Stress Test


Stress Test

What is a stress test?

A stress test, sometimes called a treadmill test or exercise test, helps your doctor find out how well your heart handles its workload. As your body works harder during the test, it requires more fuel and your heart has to pump more blood. The test can show if there’s a lack of blood supply through the arteries that go to the heart. Taking a stress test also helps your doctor know the kind and level of physical activity that’s right for you.

Why do people need stress tests?

Doctors use exercise stress tests to find out:

  • If you have an irregular heartbeat.
  • If your symptoms (such as chest pain or difficulty breathing) are related to your heart.
  • How hard you should exercise when you are joining a cardiac rehabilitation program or starting an exercise program.
  • If treatments you have received for heart disease are working.
  • If you need other tests (such as a coronary angiogram) to detect narrowed arteries.

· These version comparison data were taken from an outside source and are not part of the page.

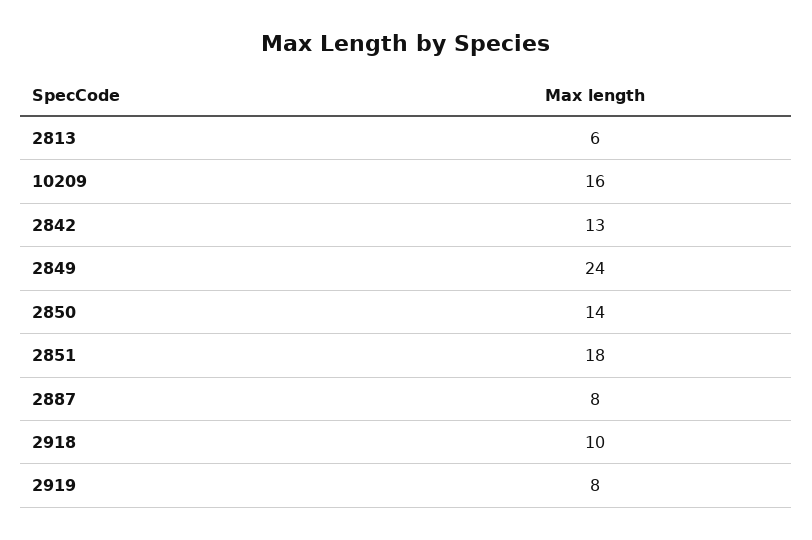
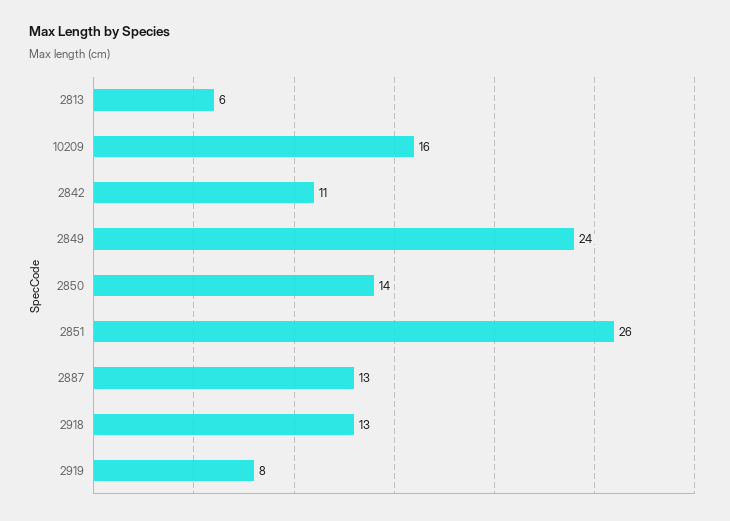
2842: 13 -> 11
2851: 18 -> 26
2887: 8 -> 13
2918: 10 -> 13

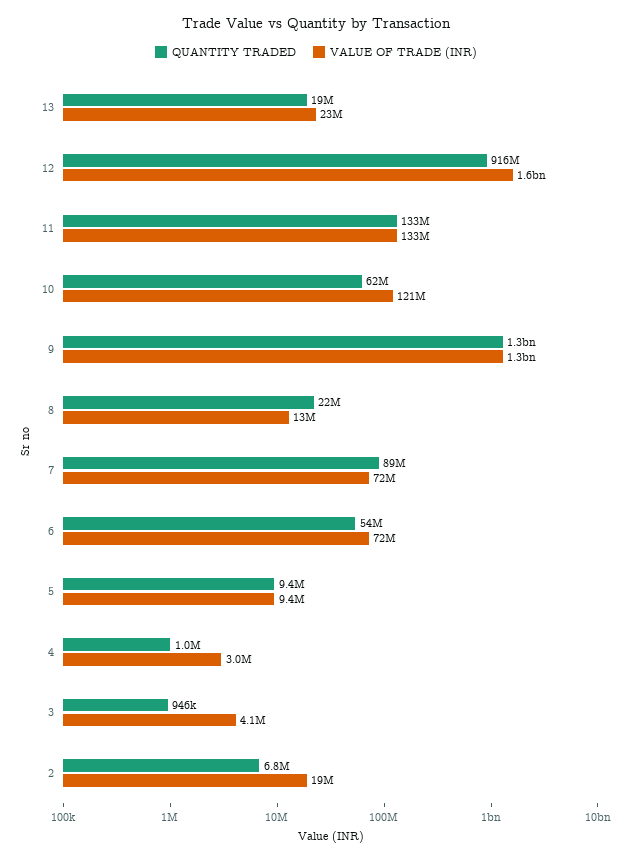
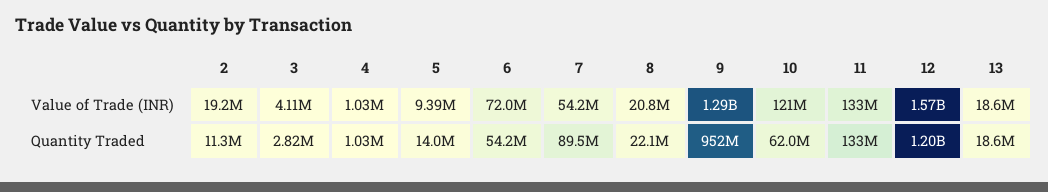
VALUE OF TRADE (INR), 13: 23000000 -> 18600000
QUANTITY TRADED, 12: 916000000 -> 1200000000
QUANTITY TRADED, 9: 1300000000 -> 952000000
VALUE OF TRADE (INR), 8: 13000000 -> 20800000
VALUE OF TRADE (INR), 7: 72000000 -> 54200000
QUANTITY TRADED, 5: 9400000 -> 14000000
VALUE OF TRADE (INR), 4: 3000000 -> 1030000
QUANTITY TRADED, 3: 946000 -> 2820000
QUANTITY TRADED, 2: 6800000 -> 11300000

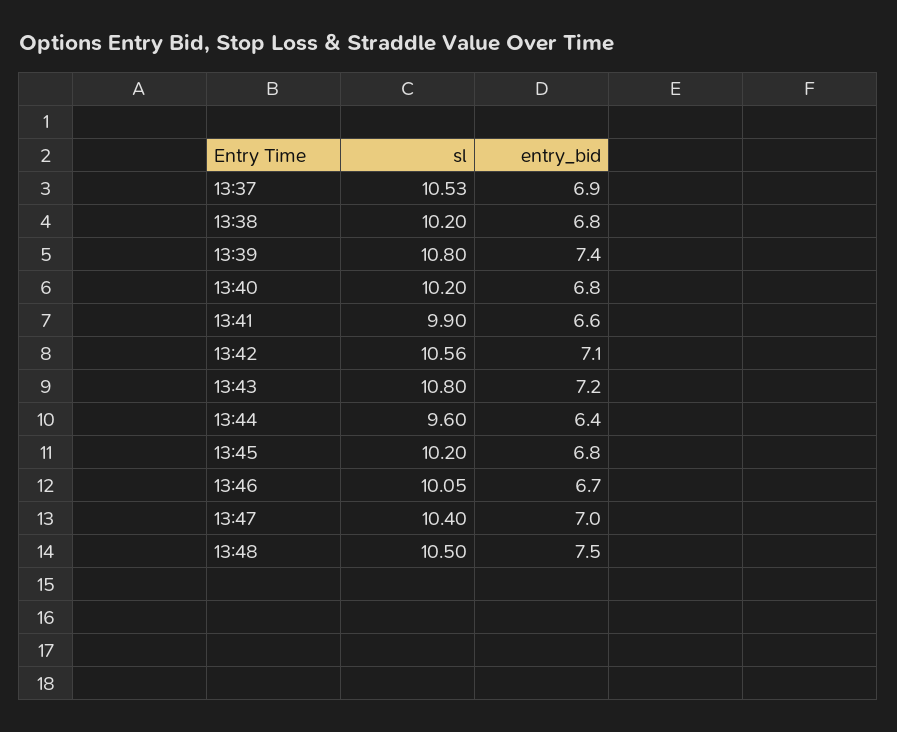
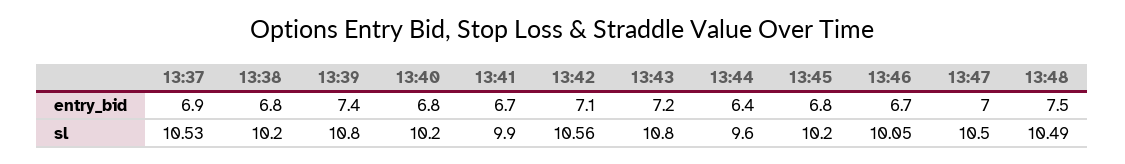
entry_bid, 13:41: 6.6 -> 6.7
sl, 13:47: 10.4 -> 10.5
sl, 13:48: 10.5 -> 10.49

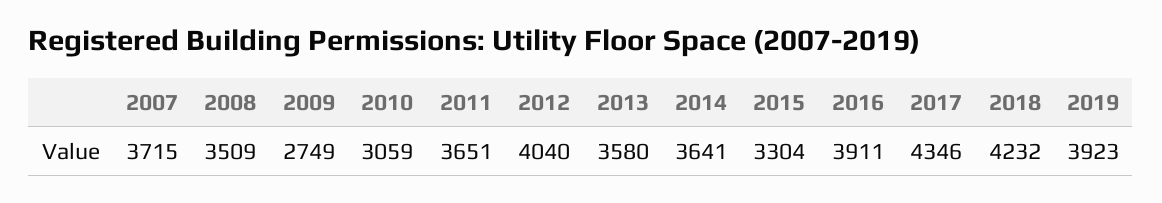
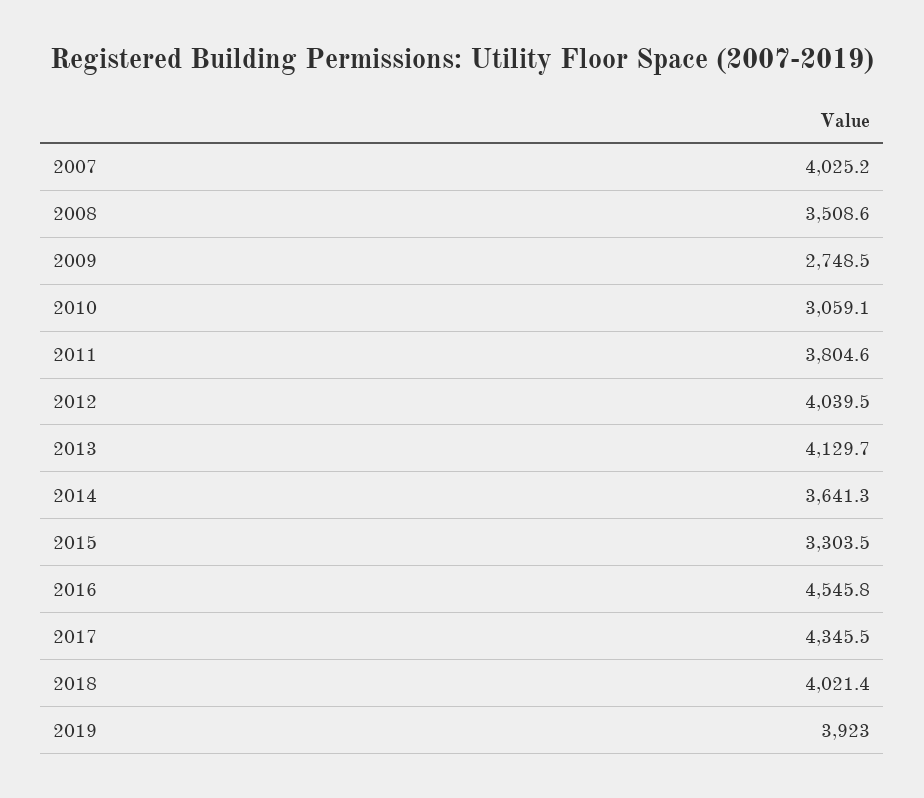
2007: 3715 -> 4025.2
2011: 3651 -> 3804.6
2013: 3580 -> 4129.7
2016: 3911 -> 4545.8
2018: 4232 -> 4021.4

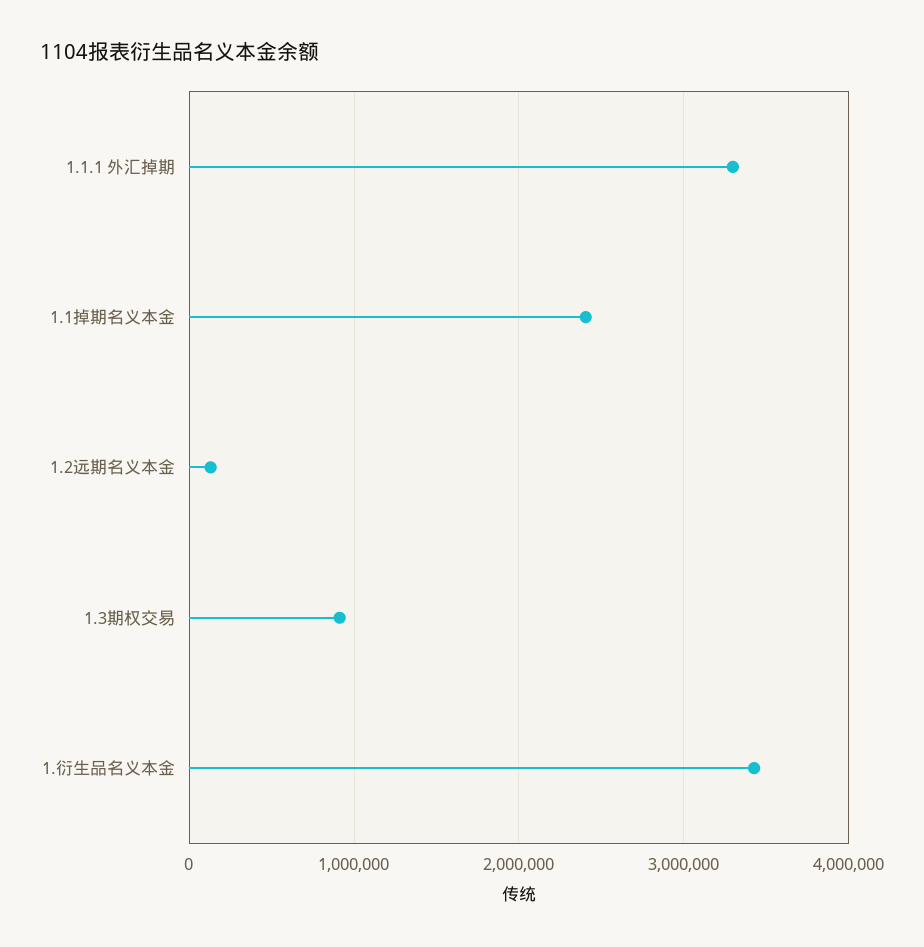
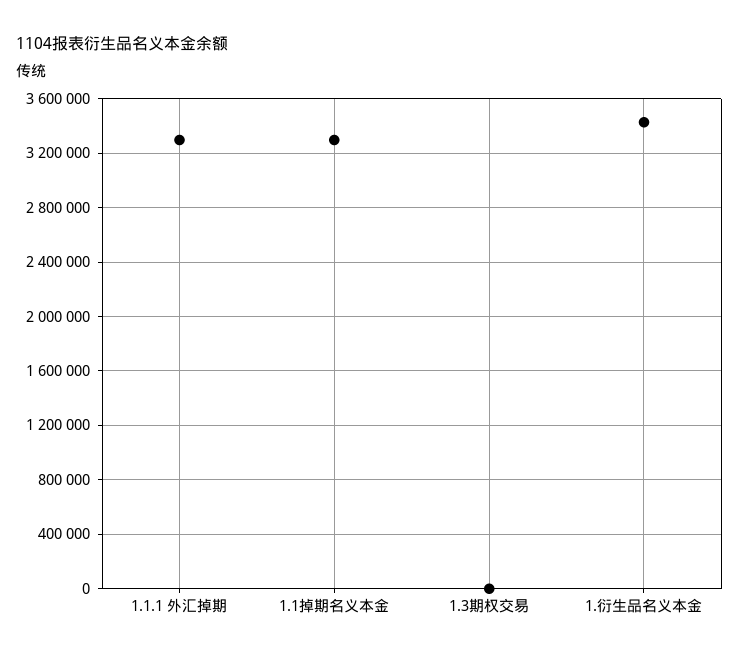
1.1掉期名义本金: 2400000 -> 3300000
1.2远期名义本金: 100000 -> none
1.3期权交易: 900000 -> 0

How is a stress test performed?

You will be connected to equipment that monitors your heart. You walk slowly in place on the treadmill. It tilts so you feel like you’re walking up a small hill and it changes speeds to make you walk faster. You may be asked to breathe into a tube for a couple of minutes. You can stop the test at any time if you need to.

After slowing down for a few minutes, you’ll sit or lie down and your heart and blood pressure will be checked.

How do I prepare for a stress test?

Tell your doctor about any medicines (including over-the-counter, herbs and vitamins) you take. He or she may ask you not to take them before the test. Don’t stop taking them unless your doctor says to. 

You may be asked not to eat, drink or smoke for two to four hours before the test. You may drink water. 

Wear comfortable, loose-fitting clothing and walking shoes with rubber soles. Shorts or sweatpants and jogging or tennis shoes are good choices.

Heart Services Are Nearby

If you have any symptoms of heart attack or stroke, call 911. Do not drive yourself to the hospital. EMTs can begin life-saving care immediately before you reach the hospital.